Well, they do have a Gandhi-Nehru Dynasty after 1947.
FYI, people relate the current Gandhis to Mahatma Gandhi, but there's no relation.
Nehru's daughter married some guy whose surname ended with Gandhi as well, so she adopted that name by marriage. So Indira Nehru became Indira Gandhi. As the only child, she inherited Nehru's legacy. If she was a man, the family would have continued to be called Nehru.
Anyway, back to topic, the CCP screwed up population control, so they need to roll back leverage led growth because future generations cannot handle the growing leverage. The CCP can't go back to suggesting they can double GDP and per capita income every decade. So now, they are whitewashing low growth with "quality" growth, which actually means nothing since even today 60-70% of the Chinese population is still earning between $2 and $10 every day.
At the individual level also, with only one son, there is too much pressure on the son to take care of far too many dependents, which means in a few years, there will be less focus on marriage and more focus on staying single and avoiding marriage because it's not affordable.
With women trying to get married before 27, their focus on career will be short-lived. And with the govt organizations insulting women by referring to above 27s as shengnu, there is going to be a spate of bad marriages with women having lesser choices due to men avoiding marriages. Marriage rates are falling and divorce rates are rising in China. This will further put a strain on new births.
And all this will happen while half of the Chinese population is still poor. So problems developed nations face will creep into a still developing nation, which is extremely bad in the long run.
Quality growth >>>
Instead of questioning what "quality" growth means, most of the Chinese here are supporting CCP's browbeating as though their propaganda is some sort of panacea. People forget that even today developed countries still aim for high growth, not the so-called "quality" growth.
Ah ha, I knew you would talk about Sanskrit, but it's only used by the upper echelons like the scholars and priest. The masses spoke different language from the nobles, and masses from different region spoke different languages. The South mainly spoke Telugu,Kannada & Tamil for example.
More importantly, I'm actually talking about a common language today. Using Sanskrit, a language spoken primarily by only a few thousand today, to make your point is simply makes the argument easier. It's like saying Europe is one nation because they used to speak Latin, also almost a dead language today like Sanskrit, and the Europeans speak a derivative of Latin today too. The Tamil language is not derived from Sanskrit by the way.

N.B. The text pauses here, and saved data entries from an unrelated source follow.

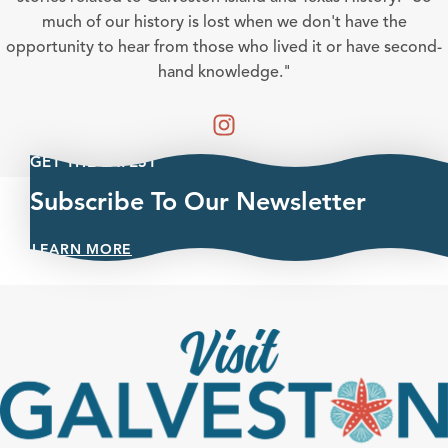
much of our history is lost when we don't have the
opportunity to hear from those who lived it or have second-
hand knowledge."
GET THE LATEST
Subscribe To Our Newsletter
LEARN MORE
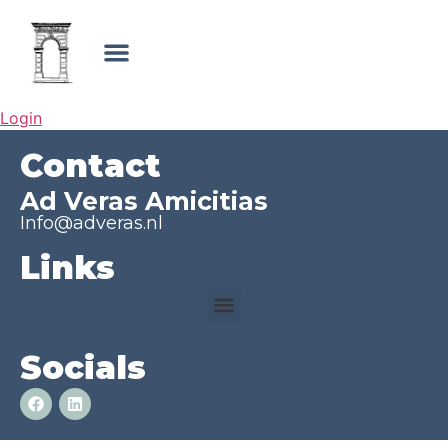
Login
Contact
Ad Veras Amicitias
Info@adveras.nl
Links
Socials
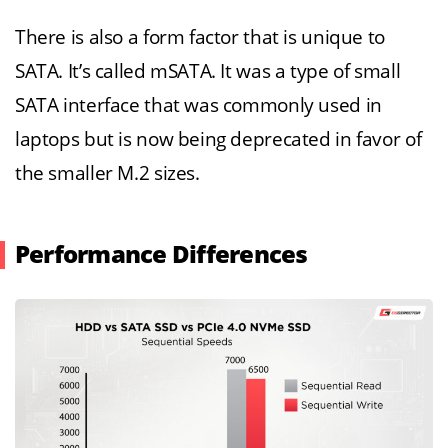
There is also a form factor that is unique to
SATA. It’s called mSATA. It was a type of small
SATA interface that was commonly used in
laptops but is now being deprecated in favor of
the smaller M.2 sizes.
Performance Differences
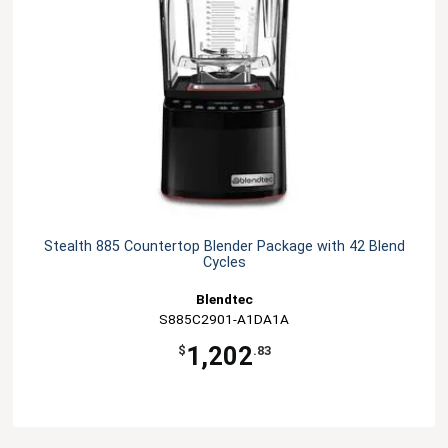
Stealth 885 Countertop Blender Package with 42 Blend
Cycles
Blendtec
S885C2901-A1DA1A
1,202
$
.83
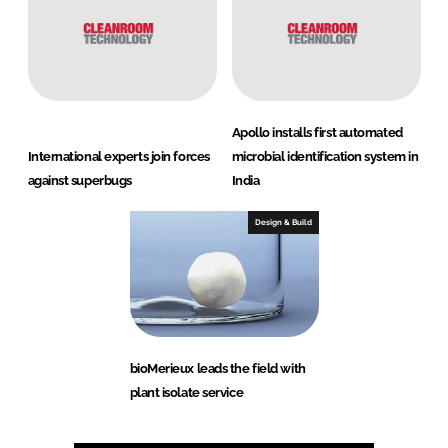
Apollo installs first automated
International experts join forces
microbial identification system in
against superbugs
India
Design & Build
bioMerieux leads the field with
plant isolate service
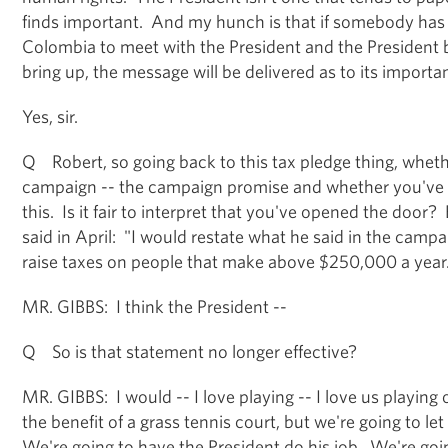
finds important. And my hunch is that if somebody has 
Colombia to meet with the President and the President b
bring up, the message will be delivered as to its importa
Yes, sir.
Q Robert, so going back to this tax pledge thing, whet
campaign -- the campaign promise and whether you've
this. Is it fair to interpret that you've opened the door
said in April: "I would restate what he said in the campa
raise taxes on people that make above $250,000 a year
MR. GIBBS: I think the President --
Q So is that statement no longer effective?
MR. GIBBS: I would -- I love playing -- I love us playi
the benefit of a grass tennis court, but we're going to le
We're going to have the President do his job. We're go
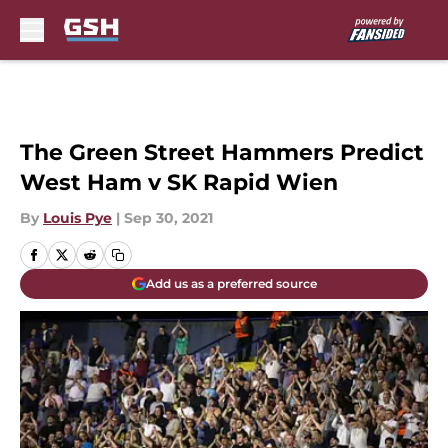
Skip to main content
The Green Street Hammers Predict
West Ham v SK Rapid Wien
By
Louis Pye
|
Sep 30, 2021
Add us as a preferred source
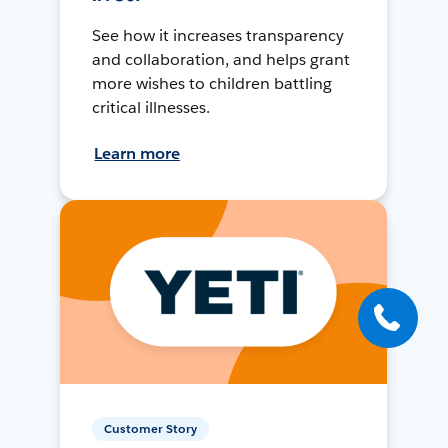
See how it increases transparency
and collaboration, and helps grant
more wishes to children battling
critical illnesses.
Learn more
Customer Story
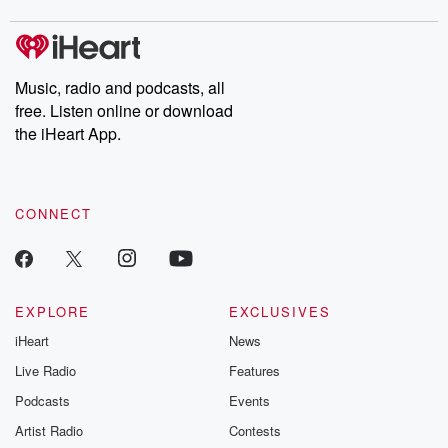
Music, radio and podcasts, all
free. Listen online or download
the iHeart App.
CONNECT
EXPLORE
EXCLUSIVES
iHeart
News
Live Radio
Features
Podcasts
Events
Artist Radio
Contests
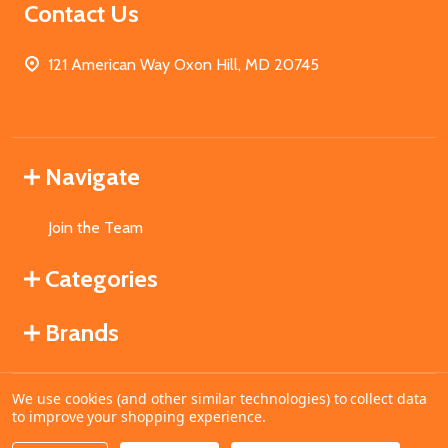
Contact Us
121 American Way Oxon Hill, MD 20745
Navigate
Join the Team
Categories
Brands
We use cookies (and other similar technologies) to collect data
©
2026
MahoganyBooks.
to improve your shopping experience.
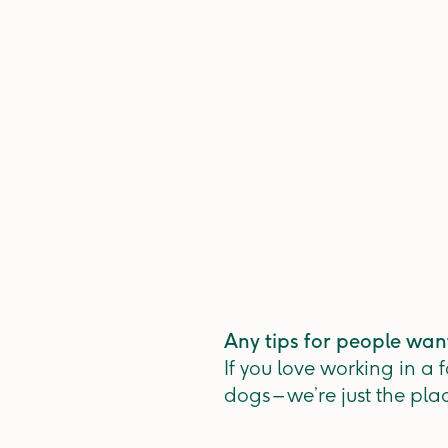
Any tips for people wan
If you love working in a
dogs – we’re just the pla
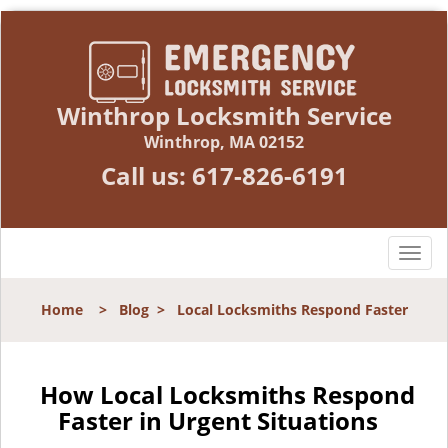
Winthrop Locksmith Service
Winthrop, MA 02152
Call us:
617-826-6191
T
o
g
Home
>
Blog
>
Local Locksmiths Respond Faster
g
l
e
n
How Local Locksmiths Respond
a
Faster in Urgent Situations
v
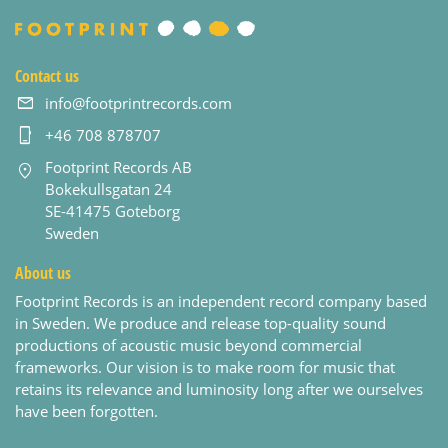
Contact us
info@footprintrecords.com
+46 708 878707
Footprint Records AB
Bokekullsgatan 24
SE-41475 Goteborg
Sweden
About us
Footprint Records is an independent record company based
in Sweden. We produce and release top-quality sound
productions of acoustic music beyond commercial
frameworks. Our vision is to make room for music that
retains its relevance and luminosity long after we ourselves
have been forgotten.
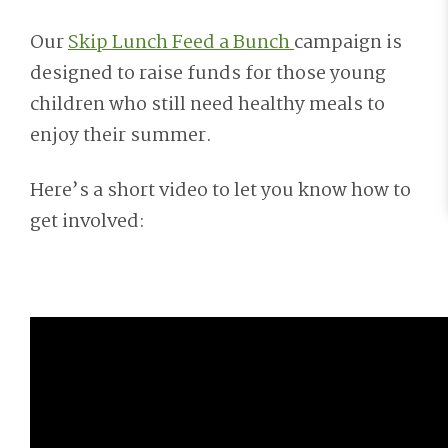
Our
Skip Lunch Feed a Bunch
campaign is
designed to raise funds for those young
children who still need healthy meals to
enjoy their summer.
Here’s a short video to let you know how to
get involved:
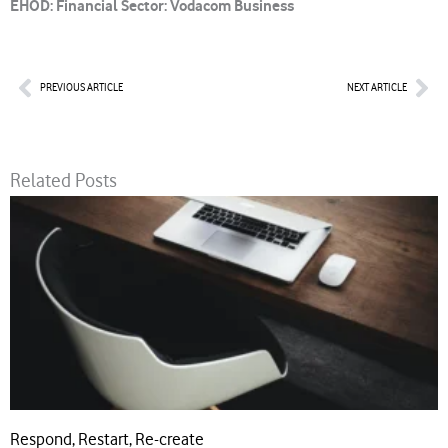
EHOD: Financial Sector: Vodacom Business
Prev
Nex
PREVIOUS ARTICLE
NEXT ARTICLE
Related Posts
Respond, Restart, Re-create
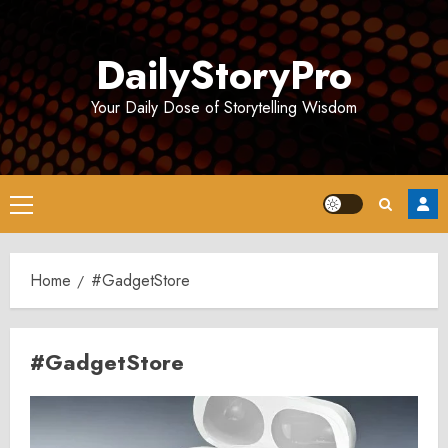
Skip
to
DailyStoryPro
content
Your Daily Dose of Storytelling Wisdom
Primary
Menu
Home
#GadgetStore
#GadgetStore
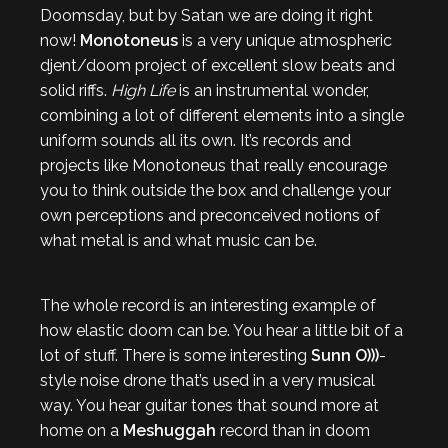
Doomsday, but by Satan we are doing it right
now!
Monotoneus
is a very unique atmospheric
djent/doom project of excellent slow beats and
solid riffs.
High Life
is an instrumental wonder,
combining a lot of different elements into a single
uniform sounds all its own. It’s records and
projects like Monotoneus that really encourage
you to think outside the box and challenge your
own perceptions and preconceived notions of
what metal is and what music can be.
The whole record is an interesting example of
how elastic doom can be. You hear a little bit of a
lot of stuff. There is some interesting
Sunn O)))
-
style noise drone that’s used in a very musical
way. You hear guitar tones that sound more at
home on a
Meshuggah
record than in doom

So in the past, when India was a single country with common laws, common ancestry and common language at the time, which properly defines a single country, now you want to talk about the modern times simply because India is a far more sophisticated country with far more intelligent people capable of creating entire new languages and culture compared to the Chinese. Hey, just because your society wasn't advanced enough to diversify with time, I can't help it that my society did.

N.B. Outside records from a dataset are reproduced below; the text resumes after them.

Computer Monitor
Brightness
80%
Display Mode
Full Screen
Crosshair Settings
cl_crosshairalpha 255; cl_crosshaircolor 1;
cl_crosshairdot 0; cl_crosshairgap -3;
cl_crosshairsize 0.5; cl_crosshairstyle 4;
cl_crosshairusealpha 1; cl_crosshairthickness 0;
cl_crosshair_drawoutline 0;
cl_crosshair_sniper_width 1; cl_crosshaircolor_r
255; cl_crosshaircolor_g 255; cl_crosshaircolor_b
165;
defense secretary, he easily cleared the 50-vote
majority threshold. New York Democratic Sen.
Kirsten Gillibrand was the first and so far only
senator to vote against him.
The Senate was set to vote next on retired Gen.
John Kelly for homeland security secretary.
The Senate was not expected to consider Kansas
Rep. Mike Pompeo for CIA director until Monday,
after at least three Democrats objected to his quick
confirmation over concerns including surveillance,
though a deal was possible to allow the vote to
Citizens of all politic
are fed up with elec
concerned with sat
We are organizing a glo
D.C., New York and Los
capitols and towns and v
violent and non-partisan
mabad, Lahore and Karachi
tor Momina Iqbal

Sanskrit was lingua franca for a very long time. Yes, people spoke other languages too, but the main language for everything, even education was Sanskrit.
Even our women were educated.
https://blogs.timesofindia.indiatim...n-than-the-west-at-least-in-womens-education/
In comparison, Mandarin became a standard in China much, much later, only a few hundred years ago. Later than even English.
Even better, Old Chinese is completely irrelevant today while Sanskrit can still become a mainstream language for India, maybe even the rest of the world because the language is highly advanced with an
unlimited vocabulary which tends to infinity.
Very tiny parts of India continued to have their own system, like the Tamilians, but that's pretty much the same even in China, with the South Chinese having their own system. Even if it's not as much as India's, you forget that even China has many languages.